Yesterday Ramona stopped by, on her way to Love and Rain Church. “Who puts flowers in pots around town and plants those trees on sidewalks? I want one…”. She was on her way to hand out baked and canned goods at Love and Rain. “We serve a lot there . . . a lot of new people are coming in there. There’s no fresh food!”
Ramona drove off, promising to weed with me soon, as I jotted down her ‘tree request’.
I continued planting – in my church of love and rain. The clouds were in a giving mood. Rain tumbled down, hand in hand with the sun. It was the kind of weather that puts inches on plants.

My next visitor was the house-painter from across the street. “Back in the day,” he lamented, “everyone around here had a garden in their backyard – it’s just what you did. Nobody questioned it . . .I love to see this here.”
Then the phone rang about yet another place in town without fresh food. Then Shauna stopped by . . . then Michelle . . . then Carlos . . . then I lost count of all the folks who stopped by to say something positive or to ask for ‘more’. As I grower, I like to hear all of this, because ‘more’ can always be made.
The clouds kept giving as I planted flowers, tomatoes, peppers, basil and cucumbers that were donated to the Westside Farm Project. I stuck many of those plants in our plots, inching further beyond the fence with my trowel, eventually climbing into my car for a drive around the neighborhood in what has become a weekly plant give-away. The block has erupted with gardens this past month. And as my grandmother says, a garden is always asking for more.
If you’re ever in the neighborhood, check out Marie’s tomato patch, which has slowly adopted peppers, flowers and perhaps a few other things. They’re all happily crammed in a little corner.

Check out Christopher‘s garden at the Francis Plaza housing for the elderly and disabled. He’s a diligent volunteer who has unloaded armfuls of plant leftovers into his somewhat illegally-placed garden. “Maintenance hasn’t mowed it yet, and the neighbors love it!” Christopher hopes his onions, broccoli, cabbage, peppers, pumpkins, kale, tomatoes, celeriac, etc., will slowly make their way into his friends’ kitchens.

Then there’s Ai’s garden, adjacent to the Robbins garden.

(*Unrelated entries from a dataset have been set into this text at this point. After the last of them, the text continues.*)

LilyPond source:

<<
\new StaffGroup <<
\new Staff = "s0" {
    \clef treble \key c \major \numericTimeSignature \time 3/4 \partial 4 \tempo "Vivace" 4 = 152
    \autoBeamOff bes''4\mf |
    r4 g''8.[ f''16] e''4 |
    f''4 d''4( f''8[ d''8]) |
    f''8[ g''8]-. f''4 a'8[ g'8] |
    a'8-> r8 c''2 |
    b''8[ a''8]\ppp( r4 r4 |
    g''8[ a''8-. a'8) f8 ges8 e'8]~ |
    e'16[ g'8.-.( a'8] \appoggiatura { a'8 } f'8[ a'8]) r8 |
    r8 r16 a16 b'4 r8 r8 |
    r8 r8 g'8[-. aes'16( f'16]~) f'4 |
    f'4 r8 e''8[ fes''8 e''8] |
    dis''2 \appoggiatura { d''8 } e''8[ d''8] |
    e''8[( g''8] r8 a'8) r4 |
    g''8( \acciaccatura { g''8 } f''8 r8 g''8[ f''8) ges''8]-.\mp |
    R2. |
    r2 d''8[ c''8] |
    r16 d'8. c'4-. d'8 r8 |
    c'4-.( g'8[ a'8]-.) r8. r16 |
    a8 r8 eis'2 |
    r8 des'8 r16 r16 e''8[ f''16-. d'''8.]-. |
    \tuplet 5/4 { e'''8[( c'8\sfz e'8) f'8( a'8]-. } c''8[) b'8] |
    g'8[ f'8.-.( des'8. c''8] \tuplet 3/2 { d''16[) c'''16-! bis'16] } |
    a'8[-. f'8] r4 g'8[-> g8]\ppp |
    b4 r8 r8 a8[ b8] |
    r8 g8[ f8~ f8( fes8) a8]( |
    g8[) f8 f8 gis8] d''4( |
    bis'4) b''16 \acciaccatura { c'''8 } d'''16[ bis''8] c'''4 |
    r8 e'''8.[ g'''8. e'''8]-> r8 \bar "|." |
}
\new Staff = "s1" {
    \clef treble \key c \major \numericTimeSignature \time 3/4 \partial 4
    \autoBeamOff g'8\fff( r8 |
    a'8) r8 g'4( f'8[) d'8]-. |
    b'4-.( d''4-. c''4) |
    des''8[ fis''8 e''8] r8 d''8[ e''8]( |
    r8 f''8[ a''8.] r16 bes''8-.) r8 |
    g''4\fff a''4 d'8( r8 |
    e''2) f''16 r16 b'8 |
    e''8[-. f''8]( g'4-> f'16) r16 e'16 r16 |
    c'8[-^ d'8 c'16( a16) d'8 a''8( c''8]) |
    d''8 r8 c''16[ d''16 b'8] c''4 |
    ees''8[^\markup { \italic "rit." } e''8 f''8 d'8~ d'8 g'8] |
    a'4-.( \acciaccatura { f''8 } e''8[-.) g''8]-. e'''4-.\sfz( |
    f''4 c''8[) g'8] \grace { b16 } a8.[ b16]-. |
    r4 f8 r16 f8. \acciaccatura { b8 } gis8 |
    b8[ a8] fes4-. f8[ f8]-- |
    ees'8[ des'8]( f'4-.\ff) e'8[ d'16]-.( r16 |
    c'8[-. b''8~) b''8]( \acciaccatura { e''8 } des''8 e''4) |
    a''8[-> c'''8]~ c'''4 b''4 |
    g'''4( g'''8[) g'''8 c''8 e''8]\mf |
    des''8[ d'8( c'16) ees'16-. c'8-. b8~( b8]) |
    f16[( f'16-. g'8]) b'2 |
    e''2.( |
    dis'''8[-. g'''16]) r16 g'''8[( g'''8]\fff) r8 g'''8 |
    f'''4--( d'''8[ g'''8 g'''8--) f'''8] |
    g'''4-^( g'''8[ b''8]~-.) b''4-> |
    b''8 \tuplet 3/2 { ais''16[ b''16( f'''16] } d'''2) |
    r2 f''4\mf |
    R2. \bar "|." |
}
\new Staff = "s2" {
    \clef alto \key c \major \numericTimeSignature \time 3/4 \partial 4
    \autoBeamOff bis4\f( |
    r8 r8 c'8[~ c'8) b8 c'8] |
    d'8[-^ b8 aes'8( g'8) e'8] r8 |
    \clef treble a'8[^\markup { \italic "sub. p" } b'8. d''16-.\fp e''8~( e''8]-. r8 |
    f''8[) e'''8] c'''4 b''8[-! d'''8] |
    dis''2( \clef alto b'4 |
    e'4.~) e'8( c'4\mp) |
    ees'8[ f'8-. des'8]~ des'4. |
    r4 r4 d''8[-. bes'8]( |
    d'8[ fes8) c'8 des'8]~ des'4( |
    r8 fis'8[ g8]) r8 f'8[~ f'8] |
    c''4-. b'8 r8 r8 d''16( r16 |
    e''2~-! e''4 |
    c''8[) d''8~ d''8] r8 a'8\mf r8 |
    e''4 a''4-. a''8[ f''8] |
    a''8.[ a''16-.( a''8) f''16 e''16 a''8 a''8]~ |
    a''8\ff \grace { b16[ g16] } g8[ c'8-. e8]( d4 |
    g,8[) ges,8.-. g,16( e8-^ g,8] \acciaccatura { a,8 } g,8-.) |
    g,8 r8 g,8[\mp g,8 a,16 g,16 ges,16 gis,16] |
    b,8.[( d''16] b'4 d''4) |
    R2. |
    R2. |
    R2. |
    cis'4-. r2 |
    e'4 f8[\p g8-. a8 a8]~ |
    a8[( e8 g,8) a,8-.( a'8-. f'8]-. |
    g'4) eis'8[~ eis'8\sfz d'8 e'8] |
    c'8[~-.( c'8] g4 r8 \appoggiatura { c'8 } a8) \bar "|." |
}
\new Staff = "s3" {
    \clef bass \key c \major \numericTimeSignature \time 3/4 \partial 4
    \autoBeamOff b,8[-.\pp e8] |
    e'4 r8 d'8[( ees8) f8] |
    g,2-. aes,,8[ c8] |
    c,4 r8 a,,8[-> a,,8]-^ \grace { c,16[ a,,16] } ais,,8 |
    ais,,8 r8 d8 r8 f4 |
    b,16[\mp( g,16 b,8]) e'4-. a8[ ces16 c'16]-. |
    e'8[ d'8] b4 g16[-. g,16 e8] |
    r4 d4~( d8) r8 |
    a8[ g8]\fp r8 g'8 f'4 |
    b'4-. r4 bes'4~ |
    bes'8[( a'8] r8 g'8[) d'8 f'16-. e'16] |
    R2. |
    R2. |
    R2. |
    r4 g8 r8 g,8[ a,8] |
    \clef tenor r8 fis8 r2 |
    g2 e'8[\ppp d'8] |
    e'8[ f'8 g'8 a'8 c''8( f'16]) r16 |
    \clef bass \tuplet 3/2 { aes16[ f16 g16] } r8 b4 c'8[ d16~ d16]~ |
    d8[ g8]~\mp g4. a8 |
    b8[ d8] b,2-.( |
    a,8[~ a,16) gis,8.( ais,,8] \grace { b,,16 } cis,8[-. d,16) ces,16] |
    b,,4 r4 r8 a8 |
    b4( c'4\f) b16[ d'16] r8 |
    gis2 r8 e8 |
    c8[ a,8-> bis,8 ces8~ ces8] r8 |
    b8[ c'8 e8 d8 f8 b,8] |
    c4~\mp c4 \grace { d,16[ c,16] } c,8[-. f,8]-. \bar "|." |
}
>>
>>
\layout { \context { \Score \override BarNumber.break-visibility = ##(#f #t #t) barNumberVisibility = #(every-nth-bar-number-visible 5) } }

Ai speaks little English, and I know no Mandarin, but we’ve been speaking “plant” together since March. Ai’s back yard is a terraced microcosm of the universe of Asian vegetables. Not a spot has been overlooked – horizontally or vertically. Ai saves her own seeds. She grows huge quantities of produce. I wish she’d let me take a photo!
Oh, I can’t forget Sil’s garden, down the road. Sweet potatoes, collards, beans, hot peppers, two-year old kale plants, the whole gamut of veggies – growing up fences, out of tires and spiraling around his yard.
Yesterday, my Westside Farm Notebook overflowed with scribbles about all the giving that’s been going on. There’s such abundance out there, and this neighborhood is part of that cornucopia.



I think that Westside Farm is beautiful!